» **Short problem 1**: List every climber named in the Mount Everest history text.
» **Short problem 2**: Write the next part of the Mount Everest history text, picking up after its final sentence.
------ Page ------
Courtesy: Alan Arnette
Mt. Everest is the most famous mountain in the world. Drawing climbers for almost a century, it is know as Qomolangma Peak in Tibet and Mount Sagarmatha in Nepal.
The north side was first attempted by a British team in 1922. They reached 27,300′ before turning back. The 1924 British expedition with George Mallory and Andrew Irvine was notable for the mystery of whether they summited or not. Mallory’s body was found in 1999 but there was no proof that he died going up or coming down. It was a Chinese team who made the first summit from Tibet on May 25, 1960 by Nawang Gombu (Tibetan) and Chinese Chu Yin-Hau and Wang Fu-zhou who is said to have climbed the Second Step in his sock feet.
However, the first summit of Mt. Everest was by Sherpa Tenzing Norgay and New Zealander Edmund Hillary with a British expedition in 1953. They took the South Col route which is used by the majority of modern expeditions. At that time the route had only been attempted twice by Swiss teams in the spring and autumn of 1952. They reached 8500m well above the South Col. Of note, Norgay was with the Swiss thus giving him the experience he used on the British expedition. The Swiss returned in 1956 to make the second summit of Everest.
Today, hundreds of climbers from around world try to stand on top of the world.
Recent years have been tragic with 16 Sherpas killed in the Khumbu Icefall by a serac release on April 8, 2014 and 19 people killed on April 25, 2015 at Everest Base Camp from an avalanche triggered off Pumori’s ridge by a magnitude 7.8 earthquake almost 200 miles away in Nepal.
------ Data entries ------
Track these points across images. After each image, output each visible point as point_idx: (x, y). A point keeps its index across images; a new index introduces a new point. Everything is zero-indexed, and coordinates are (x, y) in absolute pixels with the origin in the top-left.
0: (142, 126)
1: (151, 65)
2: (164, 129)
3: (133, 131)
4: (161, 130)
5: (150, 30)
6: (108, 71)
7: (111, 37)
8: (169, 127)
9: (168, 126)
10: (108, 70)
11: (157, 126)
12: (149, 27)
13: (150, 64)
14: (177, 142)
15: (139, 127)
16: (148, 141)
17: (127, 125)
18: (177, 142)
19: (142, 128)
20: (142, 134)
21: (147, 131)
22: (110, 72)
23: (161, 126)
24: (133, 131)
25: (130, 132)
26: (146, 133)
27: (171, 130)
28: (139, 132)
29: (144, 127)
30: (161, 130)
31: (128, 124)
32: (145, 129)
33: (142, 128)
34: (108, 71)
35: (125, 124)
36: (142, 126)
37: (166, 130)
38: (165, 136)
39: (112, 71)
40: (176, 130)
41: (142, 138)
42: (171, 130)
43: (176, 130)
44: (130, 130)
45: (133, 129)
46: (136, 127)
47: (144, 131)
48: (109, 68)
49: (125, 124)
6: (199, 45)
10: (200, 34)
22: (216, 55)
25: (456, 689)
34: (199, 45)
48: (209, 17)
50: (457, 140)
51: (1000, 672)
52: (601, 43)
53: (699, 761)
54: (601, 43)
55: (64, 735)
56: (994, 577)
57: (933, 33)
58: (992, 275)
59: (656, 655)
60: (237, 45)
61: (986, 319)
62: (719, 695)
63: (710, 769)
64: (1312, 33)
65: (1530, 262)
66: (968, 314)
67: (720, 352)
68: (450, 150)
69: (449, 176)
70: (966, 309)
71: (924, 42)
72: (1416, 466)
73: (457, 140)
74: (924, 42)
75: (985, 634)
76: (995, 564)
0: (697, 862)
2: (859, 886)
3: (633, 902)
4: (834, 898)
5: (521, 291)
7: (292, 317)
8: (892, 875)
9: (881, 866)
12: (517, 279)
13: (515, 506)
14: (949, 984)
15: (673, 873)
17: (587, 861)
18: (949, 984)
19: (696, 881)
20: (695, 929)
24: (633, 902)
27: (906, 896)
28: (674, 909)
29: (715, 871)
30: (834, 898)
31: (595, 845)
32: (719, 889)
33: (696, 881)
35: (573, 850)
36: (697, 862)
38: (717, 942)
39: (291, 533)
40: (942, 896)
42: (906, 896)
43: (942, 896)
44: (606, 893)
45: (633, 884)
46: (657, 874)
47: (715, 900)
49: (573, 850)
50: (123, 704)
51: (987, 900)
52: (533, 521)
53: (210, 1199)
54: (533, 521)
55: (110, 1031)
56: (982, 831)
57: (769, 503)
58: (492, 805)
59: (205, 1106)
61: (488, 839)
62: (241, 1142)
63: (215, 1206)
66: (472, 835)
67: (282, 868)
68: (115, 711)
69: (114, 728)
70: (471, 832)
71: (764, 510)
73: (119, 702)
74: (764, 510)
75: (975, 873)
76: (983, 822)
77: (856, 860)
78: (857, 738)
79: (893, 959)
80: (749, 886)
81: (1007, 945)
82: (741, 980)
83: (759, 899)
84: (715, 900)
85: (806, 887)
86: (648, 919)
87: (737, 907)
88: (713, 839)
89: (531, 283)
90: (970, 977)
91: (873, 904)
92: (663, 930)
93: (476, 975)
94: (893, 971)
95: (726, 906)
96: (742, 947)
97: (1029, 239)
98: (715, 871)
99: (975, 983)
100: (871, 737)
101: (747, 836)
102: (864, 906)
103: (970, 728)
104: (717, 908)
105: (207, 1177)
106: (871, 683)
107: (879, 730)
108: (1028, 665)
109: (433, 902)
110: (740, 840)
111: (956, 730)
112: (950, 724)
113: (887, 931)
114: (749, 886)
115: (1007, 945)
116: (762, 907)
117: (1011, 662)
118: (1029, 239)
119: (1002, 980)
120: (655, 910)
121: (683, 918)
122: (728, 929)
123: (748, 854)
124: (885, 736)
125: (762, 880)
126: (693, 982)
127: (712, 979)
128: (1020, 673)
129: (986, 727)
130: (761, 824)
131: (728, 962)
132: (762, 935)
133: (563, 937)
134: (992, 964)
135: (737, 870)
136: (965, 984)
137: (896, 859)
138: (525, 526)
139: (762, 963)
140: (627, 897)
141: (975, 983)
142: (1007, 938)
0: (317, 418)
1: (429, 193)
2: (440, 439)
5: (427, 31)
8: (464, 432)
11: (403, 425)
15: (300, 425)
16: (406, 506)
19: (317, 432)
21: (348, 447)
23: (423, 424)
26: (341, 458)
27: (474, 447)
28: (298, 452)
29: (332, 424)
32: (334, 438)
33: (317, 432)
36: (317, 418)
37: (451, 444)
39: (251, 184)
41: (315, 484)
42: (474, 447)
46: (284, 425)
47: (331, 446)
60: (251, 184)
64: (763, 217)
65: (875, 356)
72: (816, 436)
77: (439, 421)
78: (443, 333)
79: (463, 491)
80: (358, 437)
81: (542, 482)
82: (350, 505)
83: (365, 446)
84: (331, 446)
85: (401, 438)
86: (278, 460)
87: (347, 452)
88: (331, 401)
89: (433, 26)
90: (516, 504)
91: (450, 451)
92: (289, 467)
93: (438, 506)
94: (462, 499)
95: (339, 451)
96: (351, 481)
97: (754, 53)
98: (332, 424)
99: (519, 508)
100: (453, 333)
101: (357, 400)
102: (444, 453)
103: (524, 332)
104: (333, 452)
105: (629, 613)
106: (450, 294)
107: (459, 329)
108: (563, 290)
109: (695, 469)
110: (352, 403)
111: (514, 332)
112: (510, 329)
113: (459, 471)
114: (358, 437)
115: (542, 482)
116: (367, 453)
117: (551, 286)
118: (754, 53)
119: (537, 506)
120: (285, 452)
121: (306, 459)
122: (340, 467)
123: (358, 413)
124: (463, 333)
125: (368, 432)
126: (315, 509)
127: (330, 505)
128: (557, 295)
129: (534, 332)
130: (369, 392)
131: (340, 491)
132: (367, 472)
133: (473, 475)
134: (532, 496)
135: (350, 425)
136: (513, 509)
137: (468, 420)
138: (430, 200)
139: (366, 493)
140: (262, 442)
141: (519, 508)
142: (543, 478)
------
» **Output 1**: George Mallory, Andrew Irvine, Nawang Gombu, Chu Yin-Hau, Wang Fu-zhou, Tenzing Norgay, Edmund Hillary

» **Output 2**:
The Grand Dame of all Everest statistics, Ms. Elizabeth Hawley reports on the Himalayan Database that there have been 7,001 summits of Everest through August 2015 on all routes by 4,093 different people. 953 people, mostly Sherpa, have summited multiple times totaling 3,861 times (included in the 7,001 total summits). The Nepal side is more popular with 4,421 summits compared to 2,580 summits from the Tibet side. 193 climbers summited without supplemental oxygen through August 2015, about 2.7% 14 climbers have traversed from one side to the other. About 60% of all expeditions put at least one member on the summit.
282 people (169 westerners and 113 Sherpas) have died on Everest from 1924 to August 2015. Of the deaths, 102 died attempting to summit without using supplemental oxygen. The Nepalese side has seen 4,421 summits with 176 deaths through August 2015 or 3.98%. The Tibet side has seen 2,580 summits with 106 deaths through August 2015. or 4.1%. Most bodies are still on the mountain but China has removed many bodies from sight. The top cause of death was from a fall, avalanche, exposure and altitude sickness. Summits stats will be updated as soon as available from Himalayan Database probably in late 2016 but about 600 people summited in Spring 2016 from both sides and there were 5 Everest deaths.
From 1923 to 1999: 170 people died on Everest with 1,169 summits or 14.5%. But the deaths drastically declined from 2000 to 2015 with 5,832 summits and 112 deaths or 1.9%. However, two years skewed the deaths rates with 16 in 2014 and 19 in 2015. The reduction in deaths is primarily due to better gear, weather forecasting and more people climbing with commercial operations.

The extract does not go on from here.